In Abruzzo nuove polemiche sugli impianti per la gestione dei rifiuti, mentre manca un mese al termine imposto dalla Commissione europea per l’adeguamento dei piani regionali, prima dell’avvio delle procedure d’infrazione. E prende nuovamente piede la discarica Furci nel vastese.
A Furci, nel vastese, si torna a parlare del progetto di una megadiscarica. L’iter autorizzativo – dopo dodici anni – era stato chiuso due anni fa dal Servizio gestione rifiuti della Regione Abruzzo. Il 15 settembre 2015 i dirigenti regionali – Marco Famoso e Gianfranco Piselli – avevano comunicato “la conclusione e la conseguente archiviazione del procedimento”, reso improcedibile dalla mancata trasmissione di documentazione e non avendo nessuna informazione sulla volontà del proponente di proseguire nell’acquisizione dell’autorizzazione all’impianto.

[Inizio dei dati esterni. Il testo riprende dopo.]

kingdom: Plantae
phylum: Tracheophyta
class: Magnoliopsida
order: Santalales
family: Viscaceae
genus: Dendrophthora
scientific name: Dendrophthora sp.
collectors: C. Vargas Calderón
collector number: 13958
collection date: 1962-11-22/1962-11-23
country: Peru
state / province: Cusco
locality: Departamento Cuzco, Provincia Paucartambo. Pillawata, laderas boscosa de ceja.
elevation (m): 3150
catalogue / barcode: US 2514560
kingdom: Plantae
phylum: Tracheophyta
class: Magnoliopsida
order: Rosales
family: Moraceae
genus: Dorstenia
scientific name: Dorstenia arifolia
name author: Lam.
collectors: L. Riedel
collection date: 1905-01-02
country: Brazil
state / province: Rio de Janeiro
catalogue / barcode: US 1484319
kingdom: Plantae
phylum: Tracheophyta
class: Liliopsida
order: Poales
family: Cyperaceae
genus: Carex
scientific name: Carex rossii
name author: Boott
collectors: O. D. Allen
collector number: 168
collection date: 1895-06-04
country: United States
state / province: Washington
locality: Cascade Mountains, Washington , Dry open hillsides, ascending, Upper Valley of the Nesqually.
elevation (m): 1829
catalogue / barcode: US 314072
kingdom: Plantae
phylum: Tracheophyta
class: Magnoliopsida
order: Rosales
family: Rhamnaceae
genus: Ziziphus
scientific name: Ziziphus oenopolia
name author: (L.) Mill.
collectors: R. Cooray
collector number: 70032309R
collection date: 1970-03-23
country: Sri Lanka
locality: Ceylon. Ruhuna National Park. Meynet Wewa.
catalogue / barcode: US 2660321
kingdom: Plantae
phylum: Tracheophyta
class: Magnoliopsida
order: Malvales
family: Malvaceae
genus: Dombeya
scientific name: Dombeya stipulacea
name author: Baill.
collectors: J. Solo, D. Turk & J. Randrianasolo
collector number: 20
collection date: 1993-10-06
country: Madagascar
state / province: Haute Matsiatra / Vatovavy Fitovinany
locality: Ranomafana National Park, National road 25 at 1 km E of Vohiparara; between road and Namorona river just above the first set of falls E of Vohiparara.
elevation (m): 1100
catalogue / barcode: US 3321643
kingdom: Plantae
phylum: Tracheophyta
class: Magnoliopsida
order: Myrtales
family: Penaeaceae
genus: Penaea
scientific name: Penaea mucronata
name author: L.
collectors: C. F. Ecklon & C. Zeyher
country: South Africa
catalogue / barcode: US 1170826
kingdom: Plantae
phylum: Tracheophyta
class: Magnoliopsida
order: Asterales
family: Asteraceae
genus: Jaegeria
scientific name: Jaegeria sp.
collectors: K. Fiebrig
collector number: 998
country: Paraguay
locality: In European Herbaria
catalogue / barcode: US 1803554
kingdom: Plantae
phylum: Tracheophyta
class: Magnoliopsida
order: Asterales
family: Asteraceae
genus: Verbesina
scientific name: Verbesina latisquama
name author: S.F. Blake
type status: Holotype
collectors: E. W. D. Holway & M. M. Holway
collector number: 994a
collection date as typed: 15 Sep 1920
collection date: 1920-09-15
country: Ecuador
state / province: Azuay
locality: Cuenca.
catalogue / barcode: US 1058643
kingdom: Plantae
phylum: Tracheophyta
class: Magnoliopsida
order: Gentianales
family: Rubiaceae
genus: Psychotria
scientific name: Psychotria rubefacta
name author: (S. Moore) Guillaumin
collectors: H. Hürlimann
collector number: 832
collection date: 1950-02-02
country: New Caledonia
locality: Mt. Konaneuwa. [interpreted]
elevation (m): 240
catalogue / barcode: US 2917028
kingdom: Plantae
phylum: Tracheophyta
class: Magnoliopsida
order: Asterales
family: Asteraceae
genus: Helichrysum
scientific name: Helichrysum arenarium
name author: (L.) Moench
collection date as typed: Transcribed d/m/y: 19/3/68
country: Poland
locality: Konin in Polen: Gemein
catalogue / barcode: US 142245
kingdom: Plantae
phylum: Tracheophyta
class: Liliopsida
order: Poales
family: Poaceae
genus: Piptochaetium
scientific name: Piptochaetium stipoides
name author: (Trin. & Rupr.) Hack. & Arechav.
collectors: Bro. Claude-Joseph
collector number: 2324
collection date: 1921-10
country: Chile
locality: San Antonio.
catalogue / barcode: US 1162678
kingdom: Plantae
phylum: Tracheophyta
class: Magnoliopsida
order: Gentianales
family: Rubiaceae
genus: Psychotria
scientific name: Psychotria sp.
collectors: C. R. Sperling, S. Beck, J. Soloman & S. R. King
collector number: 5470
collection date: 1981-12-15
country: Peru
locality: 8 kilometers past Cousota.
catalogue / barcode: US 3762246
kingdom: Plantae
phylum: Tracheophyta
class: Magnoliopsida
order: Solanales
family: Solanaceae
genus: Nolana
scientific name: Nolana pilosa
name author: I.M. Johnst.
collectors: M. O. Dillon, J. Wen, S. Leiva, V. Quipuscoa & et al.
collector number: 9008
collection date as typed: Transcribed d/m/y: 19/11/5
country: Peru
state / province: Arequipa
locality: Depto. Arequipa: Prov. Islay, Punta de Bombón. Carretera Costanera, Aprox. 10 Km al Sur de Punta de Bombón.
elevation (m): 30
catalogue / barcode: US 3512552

Il progetto – contro il quale si erano schierati diverse associazioni ambientaliste, cittadini e sindaci di ventuno Comuni – è quello di una discarica proposta dalla Vallecena srl. Il Forum abruzzese dei movimenti per l’acqua pubblica ha reso noto che lo stesso servizio regionale ha convocato per il 28 aprile una Conferenza dei servizi per l’avvio del procedimento istruttorio dell’autorizzazione alla costruzione della discarica. Un nuovo procedimento, insomma, per un progetto che dovrebbe contenere diverse modifiche rispetto al precedente, eppure la Regione ha proposto una trasmigrazione dei pareri sul precedente progetto al nuovo progetto. Chi si oppone sostiene “che quella delle discariche non è la via giusta per i rifiuti.”
Nel 2012 la Commissione di Valutazione d’impatto ambientale (Via) aveva ridimensionato il progetto presentato, portando la potenzialità annua a 25 mila tonnellate. Al tempo stesso veniva confermata la natura dei rifiuti conferibili da trattare a base di cemento, calce, silicati per renderli idonei allo smaltimento in discarica e che rispondono a ben 264 codici differenti del Catalogo europeo dei rifiuti. Codici che comprendono sostanze come arsenico, cianuro, cromo, mercurio, metalli pesanti, piombo, asbesto, policlorobifenili (PCB), ceneri pesanti, scorie, derivati della raffinazione petrolifera e sostanze di derivazione farmaceutica e veterinaria, pesticidi. La classificazione dell’area nel Piano di assetto idrogeologico (Pai) fu anche uno dei punti salienti di uno studio del professor Francesco Saverio Schioppa – specialista in igiene e medicina preventiva dell’Università “D’Annunzio” di Chieti, secondo cui nel progetto non c’è stata mai traccia di una distanza adeguata indispensabile a mitigare i possibili effetti negativi di un tale impianto sulle coltivazioni di pregio, nonché una distanza minima di 500 metri tra la discarica e le abitazioni civili.